Anyway, snack time. Cereal, plus sci-fi short story anthology (when I probably should be reading that article on water economy in avian models, or reviewing gastropods for invert., or the circulatory system for a&p, or etc, etc, etc… but it’s Friday night, and since I dismissed the bar, I’m going to do something at least mildly fun).
The admissions woman was so nice! She makes me feel like I would really enjoy attending this school. That’s irrational, I know, but still, little things like that definitely influence people’s overall perceptions. I’m still going to keep checking my application status to those other schools though. Just in case.
Mom and Dad have gone to Florida. They called us yesterday from Penn. They always have to rush whenever they drive anywhere because my father just has to get where ever they’re going as fast as humanly possible. It’s one of his most infamous traits, at least amongst Beth and I. They’re going to visit my aunt and uncle, and a few friends. They’ll definitely have a great time. I’m jealous. John, another gay friend of mine, a guy with whom I have a somewhat more complicated relationship (for another entry), is going to Florida for spring break.
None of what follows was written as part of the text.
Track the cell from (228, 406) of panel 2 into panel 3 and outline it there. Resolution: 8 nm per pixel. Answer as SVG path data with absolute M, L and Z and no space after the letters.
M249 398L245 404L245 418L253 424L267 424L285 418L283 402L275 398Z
I, however, will stay here, and probably spend spring break in the lab frantically trying to get as much done on my thesis as I can before the conference in March. Gah, I have so much more to do, and I can’t get to the lab tomorrow because we’re going to have a snow storm. Or, ice storm, or something.
My sister bought a gym membership today. It only serves to remind me how long it’s been since I’ve been active. I think the last time I ran was… October. And I haven’t been to the gym since early last year. Blah. Thank god I’m skinny… but I’m definitely not as fit as I want to be. This is one of my qualities that I’m least satisfied with. My lack of physical activity. Or rather, my lack of ambition to do physical activity. I must admit that I am usually satisfied with my body, at least, when I look at myself in the mirror. If you get me to stand next to a bunch of muscular male athletes at school or something, then I’m less happy with my body. But if it’s just me and the mirror, I’m usually happy. I think this is both good and bad. Good because feeling good about your body usually has positive repercussions for how you act, your confidence level, the things you choose to do, and thus how you are perceived. It’s bad, however, because I know that I would rather be more fit, at least slightly more muscular, and if I was more unsatisfied with my current appearance, it might motivate me more strongly to pay a visit to the gym.
Anyway, snack time. Cereal, plus sci-fi short story anthology (when I probably should be reading that article on water economy in avian models, or reviewing gastropods for invert., or the circulatory system for a&p, or etc, etc, etc… but it’s Friday night, and since I dismissed the bar, I’m going to do something at least mildly fun).